On ne dit pas non à l'homme le plus populaire du pays. Le président Gbagbo avait donné sa bénédiction au projet. Le match a eu lieu en juin 2007. Une victoire de 5-0 conclue, faut-il s'en étonner, par un but de Drogba dans les dernières minutes de jeu. Peu après le stade de 25 000 places de Bouaké, une modeste structure de béton, a été rebaptisé: il s'appelle aujourd'hui Stade de la Paix.

«Le sentiment d'appartenance à un seul pays, à une seule nation, a été réaffirmé à ce moment-là», m'a dit samedi le secrétaire général de la Fédération ivoirienne de football (FIF), Hegaud Ouattara. Le foot a servi de ciment à la nation et a contribué à faire baisser la tension qui régnait jusque là. Un joueur de la trempe de Didier, c'est une personnalité qui compte. Ce qu'il dit est ressenti autrement.»

Ce n'était pas la première incursion de Drogba dans le monde de la politique. En octobre 2005, les Éléphants s'étaient qualifiés pour la première fois de leur histoire grâce une victoire de 3-1 au Soudan. Dans le vestiaire, devant une caméra de la télé nationale, Drogba avait rassemblé ses coéquipiers et s'était lancé dans une adresse à la nation.

«Ivoiriens, hommes et femmes, du nord et du sud, du centre et de l'ouest, (...) nous vous avons prouvé que les peuples de la Côte d'Ivoire peuvent vivre ensemble et jouer ensemble pour atteindre un seul but : se qualifier pour la Coupe du monde. Nous vous avions promis que cette célébration rassemblerait le peuple. Maintenant, nous vous demandons d'en faire une réalité. S'il-vous-plaît, agenouillons-nous.»

Au nom du peuple

Le fait que Drogba n'ait jamais dévoilé ses allégeances politiques explique en partie la forte résonance de son message chez ses compatriotes. «C'est pour ça que les gens me respectent dans le pays, parce qu'ils ne savent pas qui j'appuie. Et ils ne le sauront jamais, a récemment confié Drogba à Sports Illustrated. J'adore la position dans laquelle je me trouve. Quand j'ai quelque chose à dire, je peux le dire. Quand je parle, je parle uniquement au nom du peuple de ce pays, pas au nom des politiciens.»

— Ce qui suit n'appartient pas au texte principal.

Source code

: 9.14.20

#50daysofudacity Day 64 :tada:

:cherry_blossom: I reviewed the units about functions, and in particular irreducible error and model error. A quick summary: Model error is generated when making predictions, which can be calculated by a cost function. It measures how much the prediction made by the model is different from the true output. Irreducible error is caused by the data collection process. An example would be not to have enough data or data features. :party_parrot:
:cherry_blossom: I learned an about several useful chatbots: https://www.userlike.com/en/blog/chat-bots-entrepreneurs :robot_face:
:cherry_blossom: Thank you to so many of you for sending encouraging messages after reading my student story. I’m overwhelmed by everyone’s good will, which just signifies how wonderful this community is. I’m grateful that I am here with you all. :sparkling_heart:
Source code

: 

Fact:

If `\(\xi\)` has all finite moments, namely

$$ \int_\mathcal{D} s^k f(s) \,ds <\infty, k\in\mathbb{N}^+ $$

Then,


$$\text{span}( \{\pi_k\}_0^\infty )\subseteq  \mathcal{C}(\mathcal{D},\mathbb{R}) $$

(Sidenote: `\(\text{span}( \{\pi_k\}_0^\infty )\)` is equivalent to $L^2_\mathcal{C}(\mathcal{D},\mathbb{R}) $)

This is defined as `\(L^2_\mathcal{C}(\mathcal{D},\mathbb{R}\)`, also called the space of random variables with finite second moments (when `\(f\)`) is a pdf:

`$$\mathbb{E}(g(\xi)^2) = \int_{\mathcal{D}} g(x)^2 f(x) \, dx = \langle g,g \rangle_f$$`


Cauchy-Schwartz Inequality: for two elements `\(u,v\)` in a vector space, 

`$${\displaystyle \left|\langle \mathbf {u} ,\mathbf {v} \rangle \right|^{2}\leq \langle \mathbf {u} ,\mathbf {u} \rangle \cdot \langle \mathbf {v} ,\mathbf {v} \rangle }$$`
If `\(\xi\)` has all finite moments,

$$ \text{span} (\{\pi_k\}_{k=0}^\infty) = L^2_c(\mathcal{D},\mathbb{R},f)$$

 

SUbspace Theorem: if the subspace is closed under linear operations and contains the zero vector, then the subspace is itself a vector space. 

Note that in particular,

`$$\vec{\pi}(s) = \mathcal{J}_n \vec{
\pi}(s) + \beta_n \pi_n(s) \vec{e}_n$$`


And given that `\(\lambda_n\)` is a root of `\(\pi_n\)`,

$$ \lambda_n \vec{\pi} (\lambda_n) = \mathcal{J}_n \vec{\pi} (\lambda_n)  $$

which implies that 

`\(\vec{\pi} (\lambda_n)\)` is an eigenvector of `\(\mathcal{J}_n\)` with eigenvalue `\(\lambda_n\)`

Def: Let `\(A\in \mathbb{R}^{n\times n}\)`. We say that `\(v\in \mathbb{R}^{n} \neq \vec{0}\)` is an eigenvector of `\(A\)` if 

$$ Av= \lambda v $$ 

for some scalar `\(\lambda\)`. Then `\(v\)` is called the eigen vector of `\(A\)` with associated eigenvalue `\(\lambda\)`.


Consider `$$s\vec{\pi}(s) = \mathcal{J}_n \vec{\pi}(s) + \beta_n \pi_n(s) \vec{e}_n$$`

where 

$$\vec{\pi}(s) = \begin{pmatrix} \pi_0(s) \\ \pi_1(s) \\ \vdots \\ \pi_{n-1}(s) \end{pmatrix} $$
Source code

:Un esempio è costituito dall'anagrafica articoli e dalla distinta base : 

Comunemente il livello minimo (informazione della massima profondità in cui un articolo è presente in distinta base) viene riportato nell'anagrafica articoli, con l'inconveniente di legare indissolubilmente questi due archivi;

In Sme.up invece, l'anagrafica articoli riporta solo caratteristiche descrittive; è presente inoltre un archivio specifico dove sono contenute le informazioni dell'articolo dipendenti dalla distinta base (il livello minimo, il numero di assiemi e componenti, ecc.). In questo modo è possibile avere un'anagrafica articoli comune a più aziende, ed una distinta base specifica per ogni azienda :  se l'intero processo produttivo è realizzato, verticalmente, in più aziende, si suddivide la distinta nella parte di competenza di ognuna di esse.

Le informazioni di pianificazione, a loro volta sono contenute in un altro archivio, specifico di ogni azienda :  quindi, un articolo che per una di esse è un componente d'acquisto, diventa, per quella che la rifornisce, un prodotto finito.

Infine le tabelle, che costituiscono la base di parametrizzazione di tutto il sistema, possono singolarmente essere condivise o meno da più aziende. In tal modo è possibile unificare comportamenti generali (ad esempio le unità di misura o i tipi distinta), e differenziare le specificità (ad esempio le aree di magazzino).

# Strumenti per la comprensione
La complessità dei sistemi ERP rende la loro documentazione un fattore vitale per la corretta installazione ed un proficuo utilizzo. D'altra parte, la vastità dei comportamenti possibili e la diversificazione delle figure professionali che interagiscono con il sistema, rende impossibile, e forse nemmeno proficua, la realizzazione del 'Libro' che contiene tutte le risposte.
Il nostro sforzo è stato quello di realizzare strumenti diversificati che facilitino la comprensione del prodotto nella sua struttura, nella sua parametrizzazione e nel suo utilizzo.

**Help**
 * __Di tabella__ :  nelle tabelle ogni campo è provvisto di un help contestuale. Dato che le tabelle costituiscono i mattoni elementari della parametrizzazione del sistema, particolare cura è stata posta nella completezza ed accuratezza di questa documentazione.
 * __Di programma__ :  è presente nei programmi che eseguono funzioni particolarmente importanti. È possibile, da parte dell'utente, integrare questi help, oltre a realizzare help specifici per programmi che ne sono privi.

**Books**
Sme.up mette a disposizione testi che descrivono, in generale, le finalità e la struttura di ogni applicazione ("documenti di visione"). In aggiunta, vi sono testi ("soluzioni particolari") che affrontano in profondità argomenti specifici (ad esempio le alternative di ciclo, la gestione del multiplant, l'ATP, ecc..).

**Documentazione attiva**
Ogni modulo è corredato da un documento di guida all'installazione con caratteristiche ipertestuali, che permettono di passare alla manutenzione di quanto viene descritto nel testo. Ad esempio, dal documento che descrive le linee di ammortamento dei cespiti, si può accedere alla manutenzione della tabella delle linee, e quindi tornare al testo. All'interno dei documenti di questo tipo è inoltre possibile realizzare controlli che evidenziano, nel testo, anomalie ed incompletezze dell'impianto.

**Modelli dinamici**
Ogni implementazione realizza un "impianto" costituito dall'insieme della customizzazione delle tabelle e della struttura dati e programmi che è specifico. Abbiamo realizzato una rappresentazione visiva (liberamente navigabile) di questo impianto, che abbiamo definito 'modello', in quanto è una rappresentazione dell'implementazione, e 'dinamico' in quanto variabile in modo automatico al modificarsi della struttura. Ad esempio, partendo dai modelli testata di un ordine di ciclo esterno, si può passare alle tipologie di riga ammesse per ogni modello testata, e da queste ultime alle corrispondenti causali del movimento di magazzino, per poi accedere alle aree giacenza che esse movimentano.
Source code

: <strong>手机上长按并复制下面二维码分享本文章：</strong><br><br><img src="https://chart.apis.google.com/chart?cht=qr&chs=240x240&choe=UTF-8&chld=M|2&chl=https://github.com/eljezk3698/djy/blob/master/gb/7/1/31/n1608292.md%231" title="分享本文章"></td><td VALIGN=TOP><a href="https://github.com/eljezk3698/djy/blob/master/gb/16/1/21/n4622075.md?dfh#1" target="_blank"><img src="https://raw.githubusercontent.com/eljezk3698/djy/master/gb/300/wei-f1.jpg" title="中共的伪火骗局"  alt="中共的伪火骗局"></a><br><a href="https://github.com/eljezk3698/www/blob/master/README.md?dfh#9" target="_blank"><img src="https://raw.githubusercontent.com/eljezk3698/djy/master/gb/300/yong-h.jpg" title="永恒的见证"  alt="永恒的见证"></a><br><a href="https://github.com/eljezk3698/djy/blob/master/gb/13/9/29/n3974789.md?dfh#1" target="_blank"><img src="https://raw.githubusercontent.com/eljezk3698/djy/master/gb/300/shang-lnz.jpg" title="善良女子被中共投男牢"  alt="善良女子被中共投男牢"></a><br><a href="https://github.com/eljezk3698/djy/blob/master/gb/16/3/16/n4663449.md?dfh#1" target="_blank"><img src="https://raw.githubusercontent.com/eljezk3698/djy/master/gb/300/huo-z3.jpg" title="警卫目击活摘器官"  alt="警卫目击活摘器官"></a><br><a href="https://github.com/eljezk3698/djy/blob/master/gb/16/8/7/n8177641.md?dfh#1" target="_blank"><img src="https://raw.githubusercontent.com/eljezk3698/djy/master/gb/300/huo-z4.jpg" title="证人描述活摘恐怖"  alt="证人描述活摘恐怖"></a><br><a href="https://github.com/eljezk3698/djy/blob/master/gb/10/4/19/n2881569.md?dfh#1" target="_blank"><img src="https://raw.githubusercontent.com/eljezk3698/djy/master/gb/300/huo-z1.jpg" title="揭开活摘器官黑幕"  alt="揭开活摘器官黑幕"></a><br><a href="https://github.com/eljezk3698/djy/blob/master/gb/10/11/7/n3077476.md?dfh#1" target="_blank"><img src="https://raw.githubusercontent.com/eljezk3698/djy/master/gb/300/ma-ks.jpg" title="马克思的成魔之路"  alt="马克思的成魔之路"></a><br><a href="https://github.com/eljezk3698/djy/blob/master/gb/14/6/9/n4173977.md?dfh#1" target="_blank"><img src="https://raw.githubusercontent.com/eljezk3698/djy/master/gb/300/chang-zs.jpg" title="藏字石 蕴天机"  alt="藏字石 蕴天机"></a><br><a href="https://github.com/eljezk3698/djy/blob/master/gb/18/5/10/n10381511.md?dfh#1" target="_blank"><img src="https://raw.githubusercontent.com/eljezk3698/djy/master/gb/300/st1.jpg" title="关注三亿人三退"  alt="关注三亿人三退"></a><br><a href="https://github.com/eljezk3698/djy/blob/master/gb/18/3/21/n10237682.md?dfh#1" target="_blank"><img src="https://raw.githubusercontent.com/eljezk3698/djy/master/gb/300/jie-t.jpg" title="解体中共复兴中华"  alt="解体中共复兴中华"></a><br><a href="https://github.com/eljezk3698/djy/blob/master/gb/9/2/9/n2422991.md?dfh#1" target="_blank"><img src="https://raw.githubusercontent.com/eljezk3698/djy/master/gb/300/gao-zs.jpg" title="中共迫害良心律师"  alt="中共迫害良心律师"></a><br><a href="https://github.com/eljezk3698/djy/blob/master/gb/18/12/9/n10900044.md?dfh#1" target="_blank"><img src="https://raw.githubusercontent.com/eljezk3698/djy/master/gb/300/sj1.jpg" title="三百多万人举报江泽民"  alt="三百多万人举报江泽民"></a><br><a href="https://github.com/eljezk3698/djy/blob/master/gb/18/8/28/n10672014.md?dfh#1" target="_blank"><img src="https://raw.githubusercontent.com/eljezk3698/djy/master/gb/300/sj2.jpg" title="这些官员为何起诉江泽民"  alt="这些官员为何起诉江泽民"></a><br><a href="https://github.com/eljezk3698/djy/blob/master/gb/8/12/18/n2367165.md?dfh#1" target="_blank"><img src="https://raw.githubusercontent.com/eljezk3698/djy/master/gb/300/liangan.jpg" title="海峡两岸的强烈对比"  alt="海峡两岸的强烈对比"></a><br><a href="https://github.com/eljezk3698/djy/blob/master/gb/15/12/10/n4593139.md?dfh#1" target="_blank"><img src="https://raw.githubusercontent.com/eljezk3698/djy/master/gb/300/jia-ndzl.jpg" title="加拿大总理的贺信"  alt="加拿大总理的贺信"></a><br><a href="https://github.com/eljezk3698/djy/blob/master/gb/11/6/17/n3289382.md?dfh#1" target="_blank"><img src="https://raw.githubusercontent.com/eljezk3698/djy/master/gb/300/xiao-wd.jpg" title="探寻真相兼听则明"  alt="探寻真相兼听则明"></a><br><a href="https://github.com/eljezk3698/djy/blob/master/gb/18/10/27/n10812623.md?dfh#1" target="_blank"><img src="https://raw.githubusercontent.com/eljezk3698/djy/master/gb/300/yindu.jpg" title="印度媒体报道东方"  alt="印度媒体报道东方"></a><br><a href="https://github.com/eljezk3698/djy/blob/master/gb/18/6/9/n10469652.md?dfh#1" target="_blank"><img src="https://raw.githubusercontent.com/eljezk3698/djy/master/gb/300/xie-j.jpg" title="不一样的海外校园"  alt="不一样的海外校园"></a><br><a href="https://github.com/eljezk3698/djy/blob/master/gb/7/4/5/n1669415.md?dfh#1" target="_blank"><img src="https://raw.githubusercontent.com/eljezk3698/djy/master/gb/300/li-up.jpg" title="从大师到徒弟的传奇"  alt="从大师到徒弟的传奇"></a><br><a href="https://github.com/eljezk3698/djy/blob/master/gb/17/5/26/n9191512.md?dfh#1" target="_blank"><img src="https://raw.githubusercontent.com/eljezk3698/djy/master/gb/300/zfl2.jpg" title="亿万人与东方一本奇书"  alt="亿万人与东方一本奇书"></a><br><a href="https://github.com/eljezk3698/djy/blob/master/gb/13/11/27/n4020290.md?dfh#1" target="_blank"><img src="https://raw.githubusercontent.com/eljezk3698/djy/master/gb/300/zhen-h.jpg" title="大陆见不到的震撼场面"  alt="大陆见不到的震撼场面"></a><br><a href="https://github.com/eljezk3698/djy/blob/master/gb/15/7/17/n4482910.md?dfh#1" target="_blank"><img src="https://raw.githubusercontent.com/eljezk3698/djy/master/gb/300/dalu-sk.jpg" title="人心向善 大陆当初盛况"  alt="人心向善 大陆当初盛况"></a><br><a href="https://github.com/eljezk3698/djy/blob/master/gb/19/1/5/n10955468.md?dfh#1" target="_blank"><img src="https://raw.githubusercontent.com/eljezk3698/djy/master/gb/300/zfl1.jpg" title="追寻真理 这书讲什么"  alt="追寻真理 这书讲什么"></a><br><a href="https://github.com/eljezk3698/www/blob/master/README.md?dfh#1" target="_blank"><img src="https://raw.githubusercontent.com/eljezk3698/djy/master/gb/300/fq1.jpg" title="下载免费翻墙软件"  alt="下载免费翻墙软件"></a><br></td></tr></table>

Le discours de Drogba est d'autant plus crédible que l'équipe dont il est le capitaine est représentative de la mosaïque ethnique et religieuse qu'est la Côte d'Ivoire. Drogba et Kalou viennent du sud, les frères Yaya et Kolo Touré, du nord, et Emmanuel Eboué, de l'est.

«Cette équipe a joué son rôle de consolidation entre les communautés, à l'image de la Côte d'Ivoire qu'on avait connue, avec des représentants de toutes les ethnies qui jouent ensemble. C'est un beau message envers nos politiciens et la population», dit Aboubakar Fofana, un Ivoirien de 35 ans rencontré ce week-end à Johannesburg. «Ce qui est marquant, c'est que les victoires des Éléphants sont célébrées tant en zone gouvernementale qu'en zone rebelle.»

Il serait naïf de penser que l'intervention de Drogba, dont la contribution lui a valu récemment d'être inclus dans la liste des 100 personnes les plus influentes de la planète du magazine Time, a miraculeusement guéri la Côte d'Ivoire de tous les maux qui l'affligent. Trois ans après le match de Bouaké, les élections prévues dans les accords de paix n'ont toujours pas eu lieu. Et la pauvreté continue de faire des ravages en Côte d'Ivoire, jadis un modèle de stabilité en Afrique de l'Ouest.

La Coupe du monde offre au moins un répit à la population de ce pays fou de soccer. «Actuellement, c'est le sujet de discussion dans toutes les agoras, m'a dit Aboubakar, venu à Johannesburg pour assister au match Côte d'Ivoire-Brésil. Le débat politique a tourné vers le foot. Ça permet de faire baisser la tension. Et de redonner un peu d'espoir.»